▸ **DIRECTIONS FOR THIS TASK**: Copy, from the entries below, each line in which the string "Duckyb" appears.

___ DATA FOR REVIEW

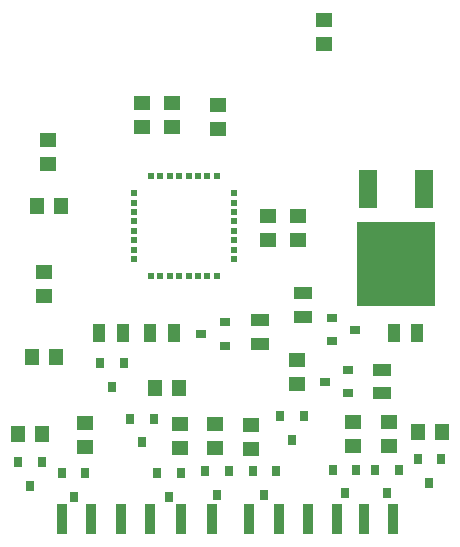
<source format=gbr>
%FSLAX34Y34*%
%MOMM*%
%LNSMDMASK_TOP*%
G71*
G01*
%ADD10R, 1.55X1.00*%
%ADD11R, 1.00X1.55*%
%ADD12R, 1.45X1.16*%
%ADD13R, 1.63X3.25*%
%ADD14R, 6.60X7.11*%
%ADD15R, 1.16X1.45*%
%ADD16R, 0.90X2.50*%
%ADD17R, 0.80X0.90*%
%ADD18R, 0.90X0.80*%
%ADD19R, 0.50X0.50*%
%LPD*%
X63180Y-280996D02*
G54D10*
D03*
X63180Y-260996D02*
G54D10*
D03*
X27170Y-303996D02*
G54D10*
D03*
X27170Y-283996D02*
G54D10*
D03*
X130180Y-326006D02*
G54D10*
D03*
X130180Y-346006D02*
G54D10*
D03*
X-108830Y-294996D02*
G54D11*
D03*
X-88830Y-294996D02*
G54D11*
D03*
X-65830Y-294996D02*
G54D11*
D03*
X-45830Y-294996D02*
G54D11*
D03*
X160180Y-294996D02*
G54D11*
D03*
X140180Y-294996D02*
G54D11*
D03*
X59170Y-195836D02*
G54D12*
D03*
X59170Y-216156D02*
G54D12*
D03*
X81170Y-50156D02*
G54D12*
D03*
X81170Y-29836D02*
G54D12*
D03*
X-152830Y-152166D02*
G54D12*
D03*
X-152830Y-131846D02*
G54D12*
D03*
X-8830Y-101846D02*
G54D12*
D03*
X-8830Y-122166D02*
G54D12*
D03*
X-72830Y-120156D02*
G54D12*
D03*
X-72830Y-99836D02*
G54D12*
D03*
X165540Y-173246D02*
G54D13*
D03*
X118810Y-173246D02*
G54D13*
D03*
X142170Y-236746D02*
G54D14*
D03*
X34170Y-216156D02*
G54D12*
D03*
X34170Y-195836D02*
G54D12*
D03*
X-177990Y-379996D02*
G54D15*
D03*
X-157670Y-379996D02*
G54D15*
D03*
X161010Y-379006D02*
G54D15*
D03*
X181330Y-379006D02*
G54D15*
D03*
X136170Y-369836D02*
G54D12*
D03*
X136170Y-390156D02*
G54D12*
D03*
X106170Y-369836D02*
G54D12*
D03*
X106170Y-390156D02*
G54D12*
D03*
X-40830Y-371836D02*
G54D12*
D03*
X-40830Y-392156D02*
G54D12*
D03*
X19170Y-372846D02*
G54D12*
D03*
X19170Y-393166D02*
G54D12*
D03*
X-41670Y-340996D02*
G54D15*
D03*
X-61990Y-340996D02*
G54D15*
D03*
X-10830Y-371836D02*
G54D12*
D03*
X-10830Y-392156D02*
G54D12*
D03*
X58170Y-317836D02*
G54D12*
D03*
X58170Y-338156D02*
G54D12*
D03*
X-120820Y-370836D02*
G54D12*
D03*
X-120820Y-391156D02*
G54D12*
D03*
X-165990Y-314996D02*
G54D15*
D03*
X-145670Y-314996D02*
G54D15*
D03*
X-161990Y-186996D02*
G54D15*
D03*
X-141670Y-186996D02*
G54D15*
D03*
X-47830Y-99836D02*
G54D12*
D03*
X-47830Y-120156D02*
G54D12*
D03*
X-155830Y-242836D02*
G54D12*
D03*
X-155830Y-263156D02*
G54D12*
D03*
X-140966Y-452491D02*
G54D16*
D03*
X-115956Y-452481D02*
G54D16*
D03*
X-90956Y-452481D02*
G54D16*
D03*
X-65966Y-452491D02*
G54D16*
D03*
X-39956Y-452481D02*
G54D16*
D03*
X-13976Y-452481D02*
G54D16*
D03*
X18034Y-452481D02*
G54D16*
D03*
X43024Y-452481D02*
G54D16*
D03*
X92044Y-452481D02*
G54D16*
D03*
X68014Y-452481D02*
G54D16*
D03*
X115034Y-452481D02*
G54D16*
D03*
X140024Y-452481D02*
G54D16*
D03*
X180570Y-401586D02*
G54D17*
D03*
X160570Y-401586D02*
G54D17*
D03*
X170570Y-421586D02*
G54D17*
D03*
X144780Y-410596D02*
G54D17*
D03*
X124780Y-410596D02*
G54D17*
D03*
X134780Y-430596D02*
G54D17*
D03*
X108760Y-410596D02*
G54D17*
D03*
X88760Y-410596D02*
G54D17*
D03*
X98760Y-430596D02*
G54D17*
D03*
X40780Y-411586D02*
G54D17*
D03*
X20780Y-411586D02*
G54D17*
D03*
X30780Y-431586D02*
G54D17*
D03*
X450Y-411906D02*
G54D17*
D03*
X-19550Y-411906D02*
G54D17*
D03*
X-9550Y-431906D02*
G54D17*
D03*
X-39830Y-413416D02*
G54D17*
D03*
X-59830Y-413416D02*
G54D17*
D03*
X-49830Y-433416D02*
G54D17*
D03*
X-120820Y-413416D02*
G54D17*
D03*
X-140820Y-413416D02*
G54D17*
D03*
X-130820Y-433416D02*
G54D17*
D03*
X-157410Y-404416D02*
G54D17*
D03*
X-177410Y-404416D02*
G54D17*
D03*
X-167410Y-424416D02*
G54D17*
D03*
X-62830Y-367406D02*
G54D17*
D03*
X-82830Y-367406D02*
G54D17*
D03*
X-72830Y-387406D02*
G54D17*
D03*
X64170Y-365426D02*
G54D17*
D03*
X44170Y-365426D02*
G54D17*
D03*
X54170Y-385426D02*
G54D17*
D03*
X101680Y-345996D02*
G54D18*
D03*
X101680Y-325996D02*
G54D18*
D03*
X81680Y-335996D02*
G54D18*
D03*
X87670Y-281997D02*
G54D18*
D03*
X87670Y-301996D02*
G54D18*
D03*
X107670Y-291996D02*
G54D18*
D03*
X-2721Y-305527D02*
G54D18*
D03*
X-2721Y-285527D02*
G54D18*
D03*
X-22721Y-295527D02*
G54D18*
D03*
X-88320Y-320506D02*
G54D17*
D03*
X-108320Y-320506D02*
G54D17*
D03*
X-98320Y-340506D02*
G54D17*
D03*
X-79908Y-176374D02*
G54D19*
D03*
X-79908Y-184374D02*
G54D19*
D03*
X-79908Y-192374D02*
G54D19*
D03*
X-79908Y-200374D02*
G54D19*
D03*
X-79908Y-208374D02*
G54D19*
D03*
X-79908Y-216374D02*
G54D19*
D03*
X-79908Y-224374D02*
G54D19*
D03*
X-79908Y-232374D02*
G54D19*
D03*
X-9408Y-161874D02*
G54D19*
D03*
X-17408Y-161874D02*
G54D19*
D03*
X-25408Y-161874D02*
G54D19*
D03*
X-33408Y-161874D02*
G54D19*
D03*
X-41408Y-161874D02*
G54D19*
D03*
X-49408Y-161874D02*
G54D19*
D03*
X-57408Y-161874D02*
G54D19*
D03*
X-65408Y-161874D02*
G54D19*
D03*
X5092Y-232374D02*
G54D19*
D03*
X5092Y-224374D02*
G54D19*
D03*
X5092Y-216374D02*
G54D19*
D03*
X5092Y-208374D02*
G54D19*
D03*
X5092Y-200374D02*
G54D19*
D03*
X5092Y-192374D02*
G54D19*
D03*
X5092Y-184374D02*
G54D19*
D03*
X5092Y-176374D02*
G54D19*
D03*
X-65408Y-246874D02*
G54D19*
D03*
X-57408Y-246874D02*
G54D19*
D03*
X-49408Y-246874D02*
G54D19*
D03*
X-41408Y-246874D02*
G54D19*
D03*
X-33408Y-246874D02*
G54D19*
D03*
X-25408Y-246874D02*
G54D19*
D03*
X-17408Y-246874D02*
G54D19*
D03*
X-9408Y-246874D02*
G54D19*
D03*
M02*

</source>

______
___ DATA FOR REVIEW

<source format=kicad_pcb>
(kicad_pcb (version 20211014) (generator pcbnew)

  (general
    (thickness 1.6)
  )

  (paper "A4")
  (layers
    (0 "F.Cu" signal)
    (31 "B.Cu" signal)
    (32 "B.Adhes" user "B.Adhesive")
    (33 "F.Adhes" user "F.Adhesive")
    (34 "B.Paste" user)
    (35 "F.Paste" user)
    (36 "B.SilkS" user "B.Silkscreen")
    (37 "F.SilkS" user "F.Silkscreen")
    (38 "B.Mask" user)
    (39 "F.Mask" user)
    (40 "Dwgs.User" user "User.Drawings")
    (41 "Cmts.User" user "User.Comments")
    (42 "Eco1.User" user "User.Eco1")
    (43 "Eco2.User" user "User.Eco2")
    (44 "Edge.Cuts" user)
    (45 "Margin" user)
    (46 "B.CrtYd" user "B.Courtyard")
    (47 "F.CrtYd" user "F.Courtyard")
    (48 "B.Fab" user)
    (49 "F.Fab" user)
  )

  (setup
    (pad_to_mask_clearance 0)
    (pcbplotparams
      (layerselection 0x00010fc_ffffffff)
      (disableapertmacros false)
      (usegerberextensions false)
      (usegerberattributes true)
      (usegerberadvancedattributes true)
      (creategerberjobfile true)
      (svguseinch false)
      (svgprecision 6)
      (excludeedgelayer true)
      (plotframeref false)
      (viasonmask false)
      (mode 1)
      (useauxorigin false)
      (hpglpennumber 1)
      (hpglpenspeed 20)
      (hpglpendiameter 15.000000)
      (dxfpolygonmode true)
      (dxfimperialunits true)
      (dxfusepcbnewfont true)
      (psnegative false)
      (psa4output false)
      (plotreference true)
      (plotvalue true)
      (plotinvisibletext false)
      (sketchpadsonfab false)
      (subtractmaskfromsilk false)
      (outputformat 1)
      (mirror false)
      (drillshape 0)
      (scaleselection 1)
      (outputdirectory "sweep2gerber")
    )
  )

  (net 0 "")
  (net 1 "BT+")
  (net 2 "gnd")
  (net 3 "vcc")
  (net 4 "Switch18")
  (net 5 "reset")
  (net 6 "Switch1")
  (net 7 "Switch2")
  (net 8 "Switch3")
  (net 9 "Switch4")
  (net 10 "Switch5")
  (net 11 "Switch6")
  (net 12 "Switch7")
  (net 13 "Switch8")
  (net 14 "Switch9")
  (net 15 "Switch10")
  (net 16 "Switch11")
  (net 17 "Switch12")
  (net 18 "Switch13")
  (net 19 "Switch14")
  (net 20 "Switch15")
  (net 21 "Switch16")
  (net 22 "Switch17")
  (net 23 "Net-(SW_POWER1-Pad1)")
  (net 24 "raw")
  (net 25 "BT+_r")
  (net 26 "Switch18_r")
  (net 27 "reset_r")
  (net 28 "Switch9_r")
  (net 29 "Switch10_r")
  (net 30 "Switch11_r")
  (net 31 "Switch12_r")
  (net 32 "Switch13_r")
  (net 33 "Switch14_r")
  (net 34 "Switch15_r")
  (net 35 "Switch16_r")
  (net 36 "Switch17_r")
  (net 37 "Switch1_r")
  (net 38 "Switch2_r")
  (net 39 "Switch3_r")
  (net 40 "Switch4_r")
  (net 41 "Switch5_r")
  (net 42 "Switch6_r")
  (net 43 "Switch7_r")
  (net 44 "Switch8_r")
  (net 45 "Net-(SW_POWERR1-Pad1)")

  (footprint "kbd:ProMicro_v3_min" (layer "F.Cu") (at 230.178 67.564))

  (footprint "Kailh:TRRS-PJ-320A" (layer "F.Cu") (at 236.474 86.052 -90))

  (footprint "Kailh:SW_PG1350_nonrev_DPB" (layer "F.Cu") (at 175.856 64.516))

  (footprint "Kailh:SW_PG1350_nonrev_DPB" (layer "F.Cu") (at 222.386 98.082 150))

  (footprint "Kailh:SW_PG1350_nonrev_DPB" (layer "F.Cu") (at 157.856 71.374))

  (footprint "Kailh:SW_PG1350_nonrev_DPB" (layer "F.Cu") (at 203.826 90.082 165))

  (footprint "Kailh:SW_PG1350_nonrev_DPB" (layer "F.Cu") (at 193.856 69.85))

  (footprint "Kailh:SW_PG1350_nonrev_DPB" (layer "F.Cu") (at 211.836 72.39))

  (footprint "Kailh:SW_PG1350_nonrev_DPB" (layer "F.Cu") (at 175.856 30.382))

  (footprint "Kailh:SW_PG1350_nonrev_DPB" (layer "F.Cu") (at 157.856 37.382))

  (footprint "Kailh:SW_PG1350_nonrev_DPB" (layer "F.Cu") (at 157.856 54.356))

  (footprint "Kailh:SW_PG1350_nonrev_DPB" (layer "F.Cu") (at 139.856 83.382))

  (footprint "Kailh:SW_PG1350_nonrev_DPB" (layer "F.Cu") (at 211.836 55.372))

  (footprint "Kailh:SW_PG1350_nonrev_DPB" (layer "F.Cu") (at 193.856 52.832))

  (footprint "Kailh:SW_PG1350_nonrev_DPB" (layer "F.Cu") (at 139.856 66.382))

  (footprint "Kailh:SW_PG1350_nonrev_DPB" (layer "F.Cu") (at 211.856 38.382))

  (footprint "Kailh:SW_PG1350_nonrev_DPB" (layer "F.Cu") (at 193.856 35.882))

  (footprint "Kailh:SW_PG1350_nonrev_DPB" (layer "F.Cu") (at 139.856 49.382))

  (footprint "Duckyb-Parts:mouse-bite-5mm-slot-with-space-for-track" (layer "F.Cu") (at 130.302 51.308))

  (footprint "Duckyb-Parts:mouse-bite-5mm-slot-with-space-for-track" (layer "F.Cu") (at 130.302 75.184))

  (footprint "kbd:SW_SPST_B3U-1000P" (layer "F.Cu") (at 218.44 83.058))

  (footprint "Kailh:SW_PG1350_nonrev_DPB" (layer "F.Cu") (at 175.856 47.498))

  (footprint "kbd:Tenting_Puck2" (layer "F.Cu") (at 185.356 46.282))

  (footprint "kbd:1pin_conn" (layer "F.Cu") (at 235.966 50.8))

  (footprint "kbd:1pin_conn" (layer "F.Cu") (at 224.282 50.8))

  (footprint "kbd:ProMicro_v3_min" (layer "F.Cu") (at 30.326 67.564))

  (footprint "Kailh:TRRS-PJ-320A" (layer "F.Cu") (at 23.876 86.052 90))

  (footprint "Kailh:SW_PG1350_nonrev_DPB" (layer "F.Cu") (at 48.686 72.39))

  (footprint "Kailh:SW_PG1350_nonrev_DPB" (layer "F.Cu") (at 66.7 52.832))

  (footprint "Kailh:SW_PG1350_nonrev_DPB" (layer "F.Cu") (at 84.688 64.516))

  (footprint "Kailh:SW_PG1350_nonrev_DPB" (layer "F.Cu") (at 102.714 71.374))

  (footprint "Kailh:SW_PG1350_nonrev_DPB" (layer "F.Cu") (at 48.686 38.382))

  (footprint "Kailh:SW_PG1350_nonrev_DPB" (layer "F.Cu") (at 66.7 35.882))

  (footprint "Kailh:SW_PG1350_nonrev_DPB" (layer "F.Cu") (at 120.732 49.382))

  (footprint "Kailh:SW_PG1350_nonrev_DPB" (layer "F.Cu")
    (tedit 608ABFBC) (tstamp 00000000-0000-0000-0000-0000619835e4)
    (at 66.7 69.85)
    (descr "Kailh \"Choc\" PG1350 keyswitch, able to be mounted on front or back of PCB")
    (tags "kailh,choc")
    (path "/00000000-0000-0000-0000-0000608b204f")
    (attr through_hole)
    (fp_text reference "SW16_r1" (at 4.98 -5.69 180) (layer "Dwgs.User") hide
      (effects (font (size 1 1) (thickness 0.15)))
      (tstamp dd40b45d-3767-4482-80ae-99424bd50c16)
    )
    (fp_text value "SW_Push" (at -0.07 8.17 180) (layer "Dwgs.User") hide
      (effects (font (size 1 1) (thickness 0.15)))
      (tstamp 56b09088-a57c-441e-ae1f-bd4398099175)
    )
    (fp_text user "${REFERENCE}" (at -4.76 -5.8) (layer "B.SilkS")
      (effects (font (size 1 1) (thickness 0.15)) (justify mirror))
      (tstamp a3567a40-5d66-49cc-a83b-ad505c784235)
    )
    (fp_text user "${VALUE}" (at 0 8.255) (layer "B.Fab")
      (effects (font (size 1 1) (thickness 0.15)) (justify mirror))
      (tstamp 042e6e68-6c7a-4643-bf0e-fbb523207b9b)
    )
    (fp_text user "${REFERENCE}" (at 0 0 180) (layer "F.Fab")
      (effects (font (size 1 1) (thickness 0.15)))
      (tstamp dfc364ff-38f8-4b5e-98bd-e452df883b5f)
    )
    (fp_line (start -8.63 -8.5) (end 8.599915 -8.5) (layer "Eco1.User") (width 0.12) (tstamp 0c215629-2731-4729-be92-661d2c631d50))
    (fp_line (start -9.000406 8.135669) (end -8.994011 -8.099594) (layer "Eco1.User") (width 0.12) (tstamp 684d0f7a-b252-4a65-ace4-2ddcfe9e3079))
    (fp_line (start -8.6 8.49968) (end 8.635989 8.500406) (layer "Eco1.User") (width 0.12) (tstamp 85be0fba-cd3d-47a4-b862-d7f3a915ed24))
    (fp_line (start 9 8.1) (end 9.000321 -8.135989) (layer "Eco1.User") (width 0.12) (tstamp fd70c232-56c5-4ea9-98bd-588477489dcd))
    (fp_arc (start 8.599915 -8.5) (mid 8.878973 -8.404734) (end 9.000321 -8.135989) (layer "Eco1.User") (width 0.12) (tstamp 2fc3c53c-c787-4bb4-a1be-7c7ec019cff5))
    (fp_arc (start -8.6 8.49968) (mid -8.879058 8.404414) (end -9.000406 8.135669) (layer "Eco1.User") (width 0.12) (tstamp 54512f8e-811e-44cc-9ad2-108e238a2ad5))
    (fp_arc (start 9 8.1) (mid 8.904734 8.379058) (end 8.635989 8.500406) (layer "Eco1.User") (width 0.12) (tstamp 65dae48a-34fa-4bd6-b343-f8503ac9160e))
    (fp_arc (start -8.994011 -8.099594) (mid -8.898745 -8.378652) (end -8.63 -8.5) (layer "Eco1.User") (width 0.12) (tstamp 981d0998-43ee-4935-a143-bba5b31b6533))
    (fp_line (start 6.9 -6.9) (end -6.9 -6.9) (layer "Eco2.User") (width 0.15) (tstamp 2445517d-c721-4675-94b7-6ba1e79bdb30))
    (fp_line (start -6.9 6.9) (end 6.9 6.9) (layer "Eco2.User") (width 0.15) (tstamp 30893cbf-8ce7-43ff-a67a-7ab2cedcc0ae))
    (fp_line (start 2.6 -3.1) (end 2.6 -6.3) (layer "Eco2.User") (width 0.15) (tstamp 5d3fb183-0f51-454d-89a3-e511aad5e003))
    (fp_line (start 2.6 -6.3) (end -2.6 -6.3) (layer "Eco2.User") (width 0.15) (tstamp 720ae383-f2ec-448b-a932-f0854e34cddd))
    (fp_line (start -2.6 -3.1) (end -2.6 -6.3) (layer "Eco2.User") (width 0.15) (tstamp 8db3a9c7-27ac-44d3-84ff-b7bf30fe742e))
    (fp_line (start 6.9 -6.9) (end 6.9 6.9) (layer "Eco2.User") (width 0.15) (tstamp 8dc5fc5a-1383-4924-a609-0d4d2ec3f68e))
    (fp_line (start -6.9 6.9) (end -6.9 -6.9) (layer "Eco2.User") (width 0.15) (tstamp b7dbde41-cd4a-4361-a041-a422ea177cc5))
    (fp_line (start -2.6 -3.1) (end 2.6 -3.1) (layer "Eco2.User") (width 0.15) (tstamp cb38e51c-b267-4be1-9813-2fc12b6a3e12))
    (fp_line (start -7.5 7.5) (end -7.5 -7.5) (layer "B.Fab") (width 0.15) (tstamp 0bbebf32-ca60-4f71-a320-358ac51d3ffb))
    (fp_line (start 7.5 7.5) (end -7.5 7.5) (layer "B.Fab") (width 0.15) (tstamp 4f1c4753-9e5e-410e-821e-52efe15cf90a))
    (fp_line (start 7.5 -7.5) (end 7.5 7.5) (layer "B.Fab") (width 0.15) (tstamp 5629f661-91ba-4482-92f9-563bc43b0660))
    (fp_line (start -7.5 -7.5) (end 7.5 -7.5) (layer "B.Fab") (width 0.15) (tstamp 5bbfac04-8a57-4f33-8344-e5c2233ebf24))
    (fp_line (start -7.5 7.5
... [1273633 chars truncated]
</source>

______

▸ **OUTPUT OF THE EXERCISE**:
  (footprint "Duckyb-Parts:mouse-bite-5mm-slot-with-space-for-track" (layer "F.Cu") (at 130.302 51.308))
  (footprint "Duckyb-Parts:mouse-bite-5mm-slot-with-space-for-track" (layer "F.Cu") (at 130.302 75.184))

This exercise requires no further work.